UPDATE: Wintering is an indoor sport in these parts, and along with sports in pre-pitchers and catchers territory, it seems to turn fertile minds to the movies - especially these days, when downloads and Tivo and Netflix makes every easy chair into a cinema seat. James Wolcott turns his attention to movie criticism, where these days, he finds "critics living so high in their heads that they've severed themselves from the wit and physicality of good acting, or even enjoyable bad acting." Wolcott confesses to Lemmon non-fandom in the same post, but graciously turns on his traffic spigot here anyway for precisely the latter value - enjoyable bad acting. Yessir! I love enjoyable bad acting,even the loud yammering of Lemmon's goofball low-level comedies (especially in January).
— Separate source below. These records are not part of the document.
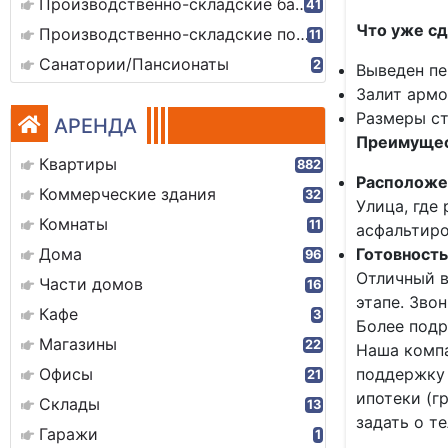
Производственно-складские базы
41
Что уже сд
Производственно-складские помещения
11
Санатории/Пансионаты
2
Выведен пе
Залит армо
Размеры ст
АРЕНДА
Преимущес
Квартиры
882
Расположе
Коммерческие здания
32
Улица, где
Комнаты
11
асфальтиро
Дома
Готовность
96
Отличный в
Части домов
16
этапе. Зво
Кафе
3
Более подр
Магазины
22
Наша комп
Офисы
поддержку 
21
ипотеки (г
Склады
13
задать о т
Гаражи
1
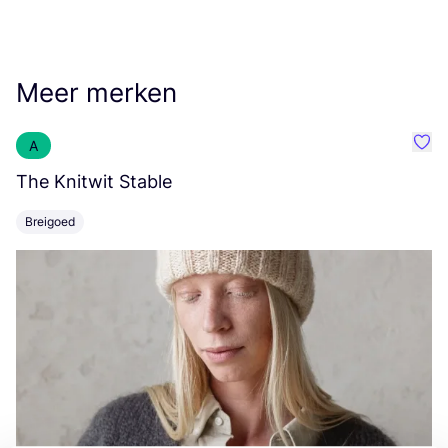
Meer merken
A
Favo
The Knitwit Stable
T
Breigoed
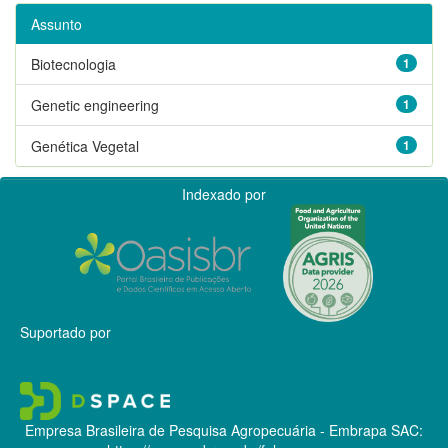
Assunto
Biotecnologia
1
Genetic engineering
1
Genética Vegetal
1
Indexado por
Suportado por
Empresa Brasileira de Pesquisa Agropecuária - Embrapa
SAC:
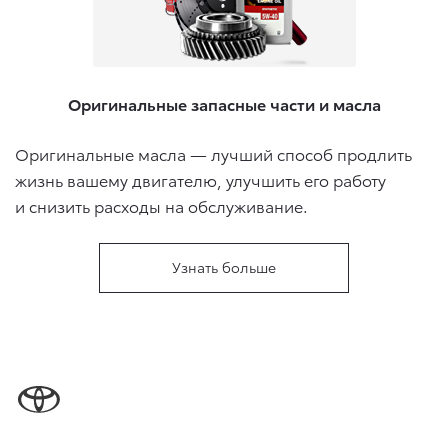
Оригинальные запасные части и масла
Оригинальные масла — лучший способ продлить
жизнь вашему двигателю, улучшить его работу
и снизить расходы на обслуживание.
Узнать больше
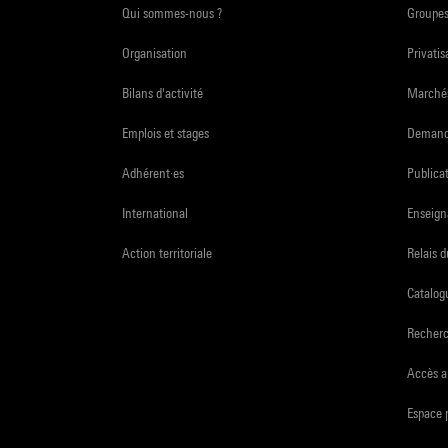
Qui sommes-nous ?
Groupe
Organisation
Privatis
Bilans d'activité
Marchés
Emplois et stages
Demande
Adhérent·es
Publicat
International
Enseign
Action territoriale
Relais 
Catalogu
Recher
Accès a
Espace 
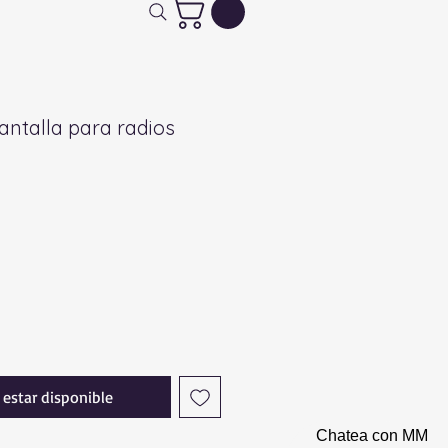
antalla para radios
l estar disponible
Chatea con MM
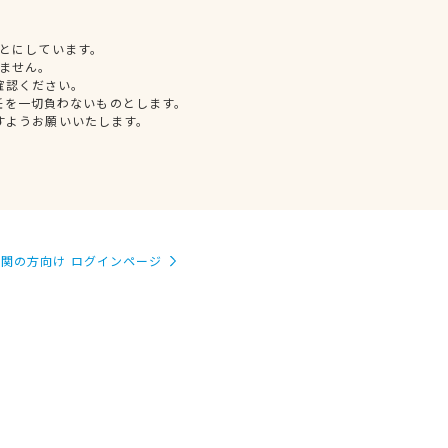
とにしています。
ません。
確認ください。
任を一切負わないものとします。
すようお願いいたします。
関の方向け ログインページ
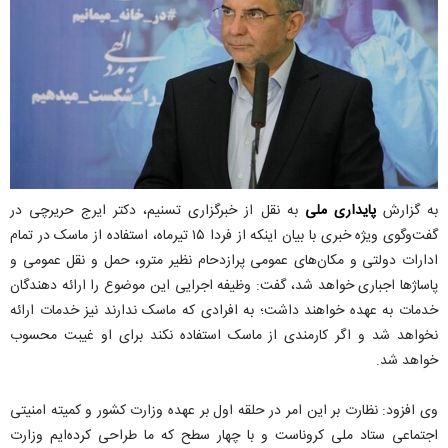
به گزارش
پایداری ملی
به نقل از خبرگزاری تسنیم، دکتر ایرج حریرچی در
گفت‌‌وگوی ویژه خبری با بیان اینکه از فردا ۱۵ تیرماه، استفاده از ماسک در تمام
ادارات دولتی و مکان‌‌های عمومی پرازدحام نظیر مترو، حمل و نقل عمومی و
پاساژها اجباری خواهد شد، گفت: وظیفه اجرایی این موضوع را ارائه دهندگان
خدمات به عهده خواهند داشت؛ به افرادی که ماسک ندارند نیز خدمات ارائه
نخواهد شد و اگر کارمندی از ماسک استفاده نکند برای او غیبت محسوب
خواهد شد.
وی افزود: نظارت بر این امر در حلقه اول بر عهده وزارت کشور و کمیته امنیتی
اجتماعی ستاد ملی کروناست و با چهار سطح که ما طراحی کرده‌‌ایم وزارت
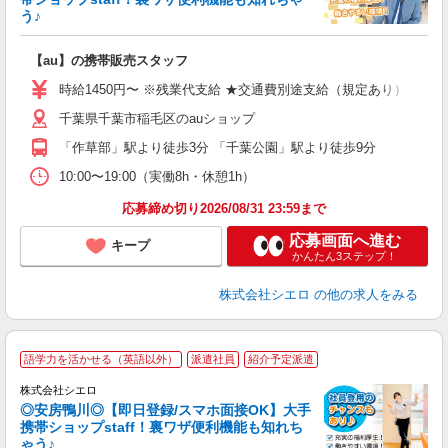
う♪
理
【au】の携帯販売スタッフ
即
時給1450円〜 ※残業代支給 ★交通費別途支給（規定あり） ゜+゜
あ
千葉県千葉市稲毛区のauショップ
K
「作草部」駅より徒歩3分 「千葉公園」駅より徒歩9分
な
10:00〜19:00（実働8h・休憩1h）
応募締め切り2026/08/31 23:59まで
応募画面へ進む
キープ
かんたん3ステップ！
株式会社シエロ
の他の求人をみる
★
語学力を活かせる（英語以外）
派遣社員
紹介予定派遣
♪
株式会社シエロ
◎安房鴨川◎【即日登録/スマホ面接OK】大手
携帯ショップstaff！裏ワザ便利機能も知れち
ゃう♪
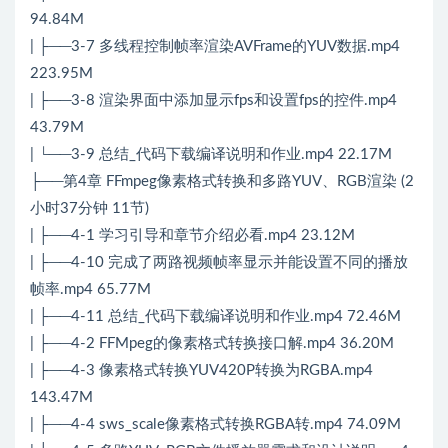
94.84M
| ├──3-7 多线程控制帧率渲染AVFrame的YUV数据.mp4
223.95M
| ├──3-8 渲染界面中添加显示fps和设置fps的控件.mp4
43.79M
| └──3-9 总结_代码下载编译说明和作业.mp4 22.17M
├──第4章 FFmpeg像素格式转换和多路YUV、RGB渲染 (2
小时37分钟 11节)
| ├──4-1 学习引导和章节介绍必看.mp4 23.12M
| ├──4-10 完成了两路视频帧率显示并能设置不同的播放
帧率.mp4 65.77M
| ├──4-11 总结_代码下载编译说明和作业.mp4 72.46M
| ├──4-2 FFMpeg的像素格式转换接口解.mp4 36.20M
| ├──4-3 像素格式转换YUV420P转换为RGBA.mp4
143.47M
| ├──4-4 sws_scale像素格式转换RGBA转.mp4 74.09M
Indeed, "bad" acting and film-making of a higher order is a recurring theme in the exellent pair of posts by Lance Mannion and Jason Chervokas on Woody Allen. Outside of the brilliant book-ends Annie Hall and Manhattan, my favorite Woodman moments are the goofy ones - the silly lines, the purposeful mangling of language in shining a light on all of our insecurities that Allen masters. When he is at his most pretentious, he is at his worst - the farther from humor, the farther from truth, in my view. (This does not bury the human drama in his work; it merely raises those that retain the humorous edge, the delight at the absurd). Woody Allen is a humorist - the "great director" tag has been a drag anchor on his critical acclaim, despite an incredibly prolific career - and yeah, Bananas should be on any top 10 list (but to follow Wolcott's theme, I'd put Manhattan Murder Mystery - a thin Thin Man - on the list too, because it's got some great bad acting in it). Interiors? Nah - and certainly not in January, when it could push this indoor sportsman over the freaking edge.